Available data →
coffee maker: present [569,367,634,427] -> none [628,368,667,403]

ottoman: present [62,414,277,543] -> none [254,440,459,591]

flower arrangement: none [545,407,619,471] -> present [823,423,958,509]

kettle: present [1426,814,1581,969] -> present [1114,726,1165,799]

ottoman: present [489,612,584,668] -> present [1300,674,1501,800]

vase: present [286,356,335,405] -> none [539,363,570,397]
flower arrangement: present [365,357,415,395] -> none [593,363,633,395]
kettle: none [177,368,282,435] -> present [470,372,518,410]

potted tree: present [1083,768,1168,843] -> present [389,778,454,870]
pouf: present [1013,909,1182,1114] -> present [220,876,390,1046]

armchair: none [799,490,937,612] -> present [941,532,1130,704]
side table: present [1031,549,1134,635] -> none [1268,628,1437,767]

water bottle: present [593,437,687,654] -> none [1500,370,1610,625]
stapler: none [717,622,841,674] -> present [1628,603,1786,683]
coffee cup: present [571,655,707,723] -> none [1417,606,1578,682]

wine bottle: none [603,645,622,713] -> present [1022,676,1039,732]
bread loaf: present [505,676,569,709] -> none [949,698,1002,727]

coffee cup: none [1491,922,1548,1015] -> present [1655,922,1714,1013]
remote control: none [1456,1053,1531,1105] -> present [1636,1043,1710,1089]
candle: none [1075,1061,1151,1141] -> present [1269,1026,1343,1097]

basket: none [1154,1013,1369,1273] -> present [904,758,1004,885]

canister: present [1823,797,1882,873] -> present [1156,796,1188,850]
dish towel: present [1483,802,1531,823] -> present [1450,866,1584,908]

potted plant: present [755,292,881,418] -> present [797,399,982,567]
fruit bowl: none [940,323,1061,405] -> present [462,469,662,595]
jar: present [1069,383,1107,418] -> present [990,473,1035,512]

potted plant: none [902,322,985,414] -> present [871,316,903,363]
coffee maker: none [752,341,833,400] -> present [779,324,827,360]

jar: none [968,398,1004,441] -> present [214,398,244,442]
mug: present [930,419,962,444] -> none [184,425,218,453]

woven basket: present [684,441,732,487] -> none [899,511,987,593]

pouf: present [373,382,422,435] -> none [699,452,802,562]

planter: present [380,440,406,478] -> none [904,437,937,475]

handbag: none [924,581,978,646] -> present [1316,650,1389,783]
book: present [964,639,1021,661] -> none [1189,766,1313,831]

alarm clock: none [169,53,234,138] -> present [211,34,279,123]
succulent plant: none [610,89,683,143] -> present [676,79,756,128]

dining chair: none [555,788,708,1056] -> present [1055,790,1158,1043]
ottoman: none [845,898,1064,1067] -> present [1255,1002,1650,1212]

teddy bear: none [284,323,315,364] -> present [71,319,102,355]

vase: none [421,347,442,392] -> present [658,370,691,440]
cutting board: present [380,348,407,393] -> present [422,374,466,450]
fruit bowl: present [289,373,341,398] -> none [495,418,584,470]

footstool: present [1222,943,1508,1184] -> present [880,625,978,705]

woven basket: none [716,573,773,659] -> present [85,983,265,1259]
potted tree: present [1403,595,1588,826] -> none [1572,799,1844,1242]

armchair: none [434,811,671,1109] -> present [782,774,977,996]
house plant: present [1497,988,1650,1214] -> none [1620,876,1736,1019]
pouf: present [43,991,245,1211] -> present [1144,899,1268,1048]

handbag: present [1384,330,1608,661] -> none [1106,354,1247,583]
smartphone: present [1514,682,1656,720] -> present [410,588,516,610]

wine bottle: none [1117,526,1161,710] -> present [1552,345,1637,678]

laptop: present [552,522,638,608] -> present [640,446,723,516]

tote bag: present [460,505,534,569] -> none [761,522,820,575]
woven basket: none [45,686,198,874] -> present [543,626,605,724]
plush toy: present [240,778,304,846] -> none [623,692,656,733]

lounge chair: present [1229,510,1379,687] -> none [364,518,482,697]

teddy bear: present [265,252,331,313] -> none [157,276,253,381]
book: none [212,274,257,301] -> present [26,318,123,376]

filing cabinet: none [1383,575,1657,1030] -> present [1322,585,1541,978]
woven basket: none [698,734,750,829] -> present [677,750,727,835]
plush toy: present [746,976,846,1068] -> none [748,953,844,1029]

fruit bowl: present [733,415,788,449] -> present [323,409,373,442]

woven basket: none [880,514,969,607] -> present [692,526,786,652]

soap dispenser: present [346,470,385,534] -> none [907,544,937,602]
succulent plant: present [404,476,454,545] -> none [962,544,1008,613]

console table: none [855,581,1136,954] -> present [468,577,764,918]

What needs to be done →
Each entry must be reproduced verbatim.

Response to this task →
coffee maker: present [569,367,634,427] -> none [628,368,667,403]

ottoman: present [62,414,277,543] -> none [254,440,459,591]

flower arrangement: none [545,407,619,471] -> present [823,423,958,509]

kettle: present [1426,814,1581,969] -> present [1114,726,1165,799]

ottoman: present [489,612,584,668] -> present [1300,674,1501,800]

vase: present [286,356,335,405] -> none [539,363,570,397]
flower arrangement: present [365,357,415,395] -> none [593,363,633,395]
kettle: none [177,368,282,435] -> present [470,372,518,410]

potted tree: present [1083,768,1168,843] -> present [389,778,454,870]
pouf: present [1013,909,1182,1114] -> present [220,876,390,1046]

armchair: none [799,490,937,612] -> present [941,532,1130,704]
side table: present [1031,549,1134,635] -> none [1268,628,1437,767]

water bottle: present [593,437,687,654] -> none [1500,370,1610,625]
stapler: none [717,622,841,674] -> present [1628,603,1786,683]
coffee cup: present [571,655,707,723] -> none [1417,606,1578,682]

wine bottle: none [603,645,622,713] -> present [1022,676,1039,732]
bread loaf: present [505,676,569,709] -> none [949,698,1002,727]

coffee cup: none [1491,922,1548,1015] -> present [1655,922,1714,1013]
remote control: none [1456,1053,1531,1105] -> present [1636,1043,1710,1089]
candle: none [1075,1061,1151,1141] -> present [1269,1026,1343,1097]

basket: none [1154,1013,1369,1273] -> present [904,758,1004,885]

canister: present [1823,797,1882,873] -> present [1156,796,1188,850]
dish towel: present [1483,802,1531,823] -> present [1450,866,1584,908]

potted plant: present [755,292,881,418] -> present [797,399,982,567]
fruit bowl: none [940,323,1061,405] -> present [462,469,662,595]
jar: present [1069,383,1107,418] -> present [990,473,1035,512]

potted plant: none [902,322,985,414] -> present [871,316,903,363]
coffee maker: none [752,341,833,400] -> present [779,324,827,360]

jar: none [968,398,1004,441] -> present [214,398,244,442]
mug: present [930,419,962,444] -> none [184,425,218,453]

woven basket: present [684,441,732,487] -> none [899,511,987,593]

pouf: present [373,382,422,435] -> none [699,452,802,562]

planter: present [380,440,406,478] -> none [904,437,937,475]

handbag: none [924,581,978,646] -> present [1316,650,1389,783]
book: present [964,639,1021,661] -> none [1189,766,1313,831]

alarm clock: none [169,53,234,138] -> present [211,34,279,123]
succulent plant: none [610,89,683,143] -> present [676,79,756,128]

dining chair: none [555,788,708,1056] -> present [1055,790,1158,1043]
ottoman: none [845,898,1064,1067] -> present [1255,1002,1650,1212]

teddy bear: none [284,323,315,364] -> present [71,319,102,355]

vase: none [421,347,442,392] -> present [658,370,691,440]
cutting board: present [380,348,407,393] -> present [422,374,466,450]
fruit bowl: present [289,373,341,398] -> none [495,418,584,470]

footstool: present [1222,943,1508,1184] -> present [880,625,978,705]

woven basket: none [716,573,773,659] -> present [85,983,265,1259]
potted tree: present [1403,595,1588,826] -> none [1572,799,1844,1242]

armchair: none [434,811,671,1109] -> present [782,774,977,996]
house plant: present [1497,988,1650,1214] -> none [1620,876,1736,1019]
pouf: present [43,991,245,1211] -> present [1144,899,1268,1048]

handbag: present [1384,330,1608,661] -> none [1106,354,1247,583]
smartphone: present [1514,682,1656,720] -> present [410,588,516,610]

wine bottle: none [1117,526,1161,710] -> present [1552,345,1637,678]

laptop: present [552,522,638,608] -> present [640,446,723,516]

tote bag: present [460,505,534,569] -> none [761,522,820,575]
woven basket: none [45,686,198,874] -> present [543,626,605,724]
plush toy: present [240,778,304,846] -> none [623,692,656,733]

lounge chair: present [1229,510,1379,687] -> none [364,518,482,697]

teddy bear: present [265,252,331,313] -> none [157,276,253,381]
book: none [212,274,257,301] -> present [26,318,123,376]

filing cabinet: none [1383,575,1657,1030] -> present [1322,585,1541,978]
woven basket: none [698,734,750,829] -> present [677,750,727,835]
plush toy: present [746,976,846,1068] -> none [748,953,844,1029]

fruit bowl: present [733,415,788,449] -> present [323,409,373,442]

woven basket: none [880,514,969,607] -> present [692,526,786,652]

soap dispenser: present [346,470,385,534] -> none [907,544,937,602]
succulent plant: present [404,476,454,545] -> none [962,544,1008,613]

console table: none [855,581,1136,954] -> present [468,577,764,918]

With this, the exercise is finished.